Now let’s look at Pet Supplies spending by Age Group.
- Every Age group had an overall annual decrease and only the under 25 group had an increase in the 1st half of 2019.
- The 25>44 year olds were the only ones to spend more in the second half of 2018, +$0.32B. However, they gave it all back and more, down -$0.94B in the 1st half of 2019.
- The two smallest spending groups, <25 and 75+ had only small decreases, under -5%. However, the Supplies spending in each of the other groups fell at least -9%. Obviously, the inflation from tariffs affected all ages.
Now let’s look at what is happening in Supplies spending at the start of 2019 across the whole range of demographics. In our final chart we will list the biggest $ moves, up and down by individual segments in 11 demographic categories. Remember, the drop in the 1st half of 2019 was -$2.09B, a big change from the -$0.01B decrease in the 2nd half of 2018.
- The first thing that you notice is that the biggest decreases are radically larger than the biggest increases.
- The downturn is also very widespread as in 5 of the 11 categories all segments decreased Supplies Spending. This is a radical turnaround from last year when 4 categories had increased supplies spending in all segments. The “flip” from last year is even more evident in the details. In the 1st half of 2018, 89% of all segments spent more on Supplies. In 2019, only 8 segments spent more. That means 90% spent less – a total reversal.
- The list of losers is a veritable roster of the usual Supplies spending winners – Gen X, White, not Hispanic, Homeowners w/Mtge, $150K+, BA/BS, Suburban, 2 Earners… The answer is that the groups who buy the most Supplies were the groups most impacted by the price increases.
- There are a couple of minor bright spots. Like the Food segment, Singles were the unexpected winners in 3 categories. This reflects their increasing focus on their pets. It also can be seen beneath the surface in the <25 and 75+ age groups. They had by far the smallest decreases and are also the most likely to be in a 1 person CU.
- The other positive is that both African Americans and Hispanics increased their spending overall and in both halves.

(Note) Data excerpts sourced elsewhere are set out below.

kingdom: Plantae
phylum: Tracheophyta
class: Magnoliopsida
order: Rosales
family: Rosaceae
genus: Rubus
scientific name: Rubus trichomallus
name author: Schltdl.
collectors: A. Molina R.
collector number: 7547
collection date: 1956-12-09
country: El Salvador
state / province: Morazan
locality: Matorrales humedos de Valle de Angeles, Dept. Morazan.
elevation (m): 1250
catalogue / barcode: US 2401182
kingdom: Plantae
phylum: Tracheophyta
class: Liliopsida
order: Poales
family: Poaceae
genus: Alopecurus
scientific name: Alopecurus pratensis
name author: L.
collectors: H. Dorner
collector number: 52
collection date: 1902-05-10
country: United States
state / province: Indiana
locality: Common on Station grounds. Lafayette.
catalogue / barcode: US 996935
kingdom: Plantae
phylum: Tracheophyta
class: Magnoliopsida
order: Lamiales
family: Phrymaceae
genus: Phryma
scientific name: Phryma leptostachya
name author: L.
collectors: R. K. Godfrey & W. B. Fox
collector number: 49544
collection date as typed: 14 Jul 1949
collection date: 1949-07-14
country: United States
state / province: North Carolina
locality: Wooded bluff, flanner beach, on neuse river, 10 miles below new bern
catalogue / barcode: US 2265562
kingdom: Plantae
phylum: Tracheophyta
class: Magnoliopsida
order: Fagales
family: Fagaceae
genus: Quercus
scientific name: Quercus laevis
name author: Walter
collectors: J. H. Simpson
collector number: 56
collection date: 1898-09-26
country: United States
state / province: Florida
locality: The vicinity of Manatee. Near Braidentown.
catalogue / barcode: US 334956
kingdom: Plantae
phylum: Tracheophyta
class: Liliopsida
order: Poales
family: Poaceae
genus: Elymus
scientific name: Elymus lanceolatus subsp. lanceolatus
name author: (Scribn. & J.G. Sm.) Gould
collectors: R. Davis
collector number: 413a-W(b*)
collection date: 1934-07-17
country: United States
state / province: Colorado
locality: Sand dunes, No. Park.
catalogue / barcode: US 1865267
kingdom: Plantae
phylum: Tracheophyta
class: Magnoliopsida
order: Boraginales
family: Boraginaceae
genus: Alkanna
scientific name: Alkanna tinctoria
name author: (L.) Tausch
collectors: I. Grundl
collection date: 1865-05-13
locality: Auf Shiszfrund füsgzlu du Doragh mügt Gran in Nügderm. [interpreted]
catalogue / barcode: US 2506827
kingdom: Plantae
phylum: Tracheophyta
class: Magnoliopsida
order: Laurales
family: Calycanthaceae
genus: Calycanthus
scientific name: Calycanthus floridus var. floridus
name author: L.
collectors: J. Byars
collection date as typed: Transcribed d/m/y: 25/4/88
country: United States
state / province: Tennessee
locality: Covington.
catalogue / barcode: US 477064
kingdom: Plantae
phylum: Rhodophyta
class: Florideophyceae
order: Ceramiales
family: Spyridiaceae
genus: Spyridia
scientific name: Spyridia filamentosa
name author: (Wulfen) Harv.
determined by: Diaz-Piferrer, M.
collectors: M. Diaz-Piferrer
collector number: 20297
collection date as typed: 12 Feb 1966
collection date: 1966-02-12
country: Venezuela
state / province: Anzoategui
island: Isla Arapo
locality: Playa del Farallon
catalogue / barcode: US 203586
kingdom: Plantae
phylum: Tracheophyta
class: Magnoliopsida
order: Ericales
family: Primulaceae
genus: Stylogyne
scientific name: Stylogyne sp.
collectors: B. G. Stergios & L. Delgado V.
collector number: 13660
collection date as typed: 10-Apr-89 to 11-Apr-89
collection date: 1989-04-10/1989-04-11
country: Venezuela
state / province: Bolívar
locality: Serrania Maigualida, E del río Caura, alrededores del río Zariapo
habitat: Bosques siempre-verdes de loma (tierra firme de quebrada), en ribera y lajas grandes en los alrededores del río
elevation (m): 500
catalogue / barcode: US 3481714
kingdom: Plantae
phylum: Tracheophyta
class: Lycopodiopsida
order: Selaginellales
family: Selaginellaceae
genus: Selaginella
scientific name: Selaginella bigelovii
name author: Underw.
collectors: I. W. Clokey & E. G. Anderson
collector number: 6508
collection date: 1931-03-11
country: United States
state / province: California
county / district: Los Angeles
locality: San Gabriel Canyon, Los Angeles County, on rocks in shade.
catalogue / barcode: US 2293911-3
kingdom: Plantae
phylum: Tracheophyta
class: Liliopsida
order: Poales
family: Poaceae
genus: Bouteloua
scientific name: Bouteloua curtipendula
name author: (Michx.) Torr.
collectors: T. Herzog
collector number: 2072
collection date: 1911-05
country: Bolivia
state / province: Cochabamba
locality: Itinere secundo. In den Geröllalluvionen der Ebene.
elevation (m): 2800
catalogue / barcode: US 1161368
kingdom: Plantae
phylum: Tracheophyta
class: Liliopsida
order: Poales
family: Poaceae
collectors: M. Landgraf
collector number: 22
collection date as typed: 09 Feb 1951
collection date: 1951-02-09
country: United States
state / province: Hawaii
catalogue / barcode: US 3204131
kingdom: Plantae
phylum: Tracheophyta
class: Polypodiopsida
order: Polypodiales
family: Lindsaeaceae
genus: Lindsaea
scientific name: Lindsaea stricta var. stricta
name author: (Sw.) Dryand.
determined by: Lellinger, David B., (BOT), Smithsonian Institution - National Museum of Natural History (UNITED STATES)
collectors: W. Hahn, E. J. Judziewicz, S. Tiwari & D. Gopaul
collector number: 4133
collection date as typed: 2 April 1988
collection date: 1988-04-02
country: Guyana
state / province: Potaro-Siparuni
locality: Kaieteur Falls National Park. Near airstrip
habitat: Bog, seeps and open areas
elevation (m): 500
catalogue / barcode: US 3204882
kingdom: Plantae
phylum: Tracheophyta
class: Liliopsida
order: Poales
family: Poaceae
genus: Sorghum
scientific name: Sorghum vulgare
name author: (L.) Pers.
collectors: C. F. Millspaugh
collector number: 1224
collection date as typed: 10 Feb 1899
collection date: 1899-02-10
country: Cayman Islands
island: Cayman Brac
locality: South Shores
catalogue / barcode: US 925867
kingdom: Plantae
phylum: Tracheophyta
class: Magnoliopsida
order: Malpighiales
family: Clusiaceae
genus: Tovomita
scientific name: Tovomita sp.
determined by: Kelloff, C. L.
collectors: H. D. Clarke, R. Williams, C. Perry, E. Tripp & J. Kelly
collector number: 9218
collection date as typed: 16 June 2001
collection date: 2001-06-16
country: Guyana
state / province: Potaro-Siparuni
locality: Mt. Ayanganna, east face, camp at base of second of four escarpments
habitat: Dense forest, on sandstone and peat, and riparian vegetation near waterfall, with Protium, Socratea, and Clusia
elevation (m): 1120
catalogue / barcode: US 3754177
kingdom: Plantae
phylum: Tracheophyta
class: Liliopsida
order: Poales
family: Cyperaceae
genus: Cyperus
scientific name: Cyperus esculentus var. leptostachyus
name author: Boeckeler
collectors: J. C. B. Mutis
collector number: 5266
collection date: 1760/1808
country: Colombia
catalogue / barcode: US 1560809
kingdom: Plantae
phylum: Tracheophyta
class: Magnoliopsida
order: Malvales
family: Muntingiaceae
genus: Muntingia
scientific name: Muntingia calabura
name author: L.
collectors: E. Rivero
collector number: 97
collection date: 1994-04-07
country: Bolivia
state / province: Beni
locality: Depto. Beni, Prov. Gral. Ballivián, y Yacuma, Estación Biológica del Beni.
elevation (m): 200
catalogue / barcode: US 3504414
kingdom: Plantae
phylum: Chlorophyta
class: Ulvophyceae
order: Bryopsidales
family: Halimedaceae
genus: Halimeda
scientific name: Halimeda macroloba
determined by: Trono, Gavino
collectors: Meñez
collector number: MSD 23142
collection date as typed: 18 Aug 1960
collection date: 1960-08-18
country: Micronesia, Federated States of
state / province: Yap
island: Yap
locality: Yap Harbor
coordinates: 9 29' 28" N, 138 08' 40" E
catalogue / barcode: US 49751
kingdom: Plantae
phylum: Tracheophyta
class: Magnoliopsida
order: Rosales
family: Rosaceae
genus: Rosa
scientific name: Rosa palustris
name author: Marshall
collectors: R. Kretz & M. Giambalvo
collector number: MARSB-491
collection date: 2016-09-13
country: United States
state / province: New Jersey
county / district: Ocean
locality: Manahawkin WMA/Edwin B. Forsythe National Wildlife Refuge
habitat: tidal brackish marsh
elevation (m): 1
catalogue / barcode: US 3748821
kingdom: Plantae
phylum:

The 24 month Spending winning streak for Supplies which began in the second half of 2016 came to an end in the second half of 2018. During that time spending on Pet Supplies increased $4.97B (+33.5%). It was also widespread across America. Of 82 separate demographic segments, only 1 spent less on Supplies in that period – the Greatest Generation. This 91+ year old group has now become too small to be accurately measured.
What are the market conditions that affect Supplies spending? We have to first note that the world changed for Supplies because of the great recession. Prices have generally deflated since then and spending in the segment became more sensitive to changes in price. Prices go up…spending drops, usually due to reduced purchase frequency. Prices go down… spending turns up. This situation did not exist prior to the recession.
The other factor is spending in other segments, especially Food. Pet spending comes out of “one bucket”. A big increase in one segment can result in a cut back in others and big savings can generate more spending. The recent upgrade to Super Premium Food was such a big $ commitment that it magnified this effect.
In 2018, something new was added – outside influence. The FDA warning on grain free dog food had an immediate and negative impact on the Food segment. For Supplies, it was the implementation of added tariffs. Although the tariffs were not official until September, prices in the Supplies segment began to turn up in the Spring. In the 2nd half they were 1.9% above 2017 and kept increasing. The 1st half 2019 CPI was 3.4% above the 1st half of 2018. The result was that Supplies spending flattened out then plummeted in the first half of 2019, down -$2.1B. Inflation has now come to the forefront in Supplies Spending. It continued to increase. By the 2nd half of 2019 prices had increased 4.0% in 18 months. Unless consumers adjust their behavior, this does not bode well for the 2nd half of 2019. We’ll get that data in September.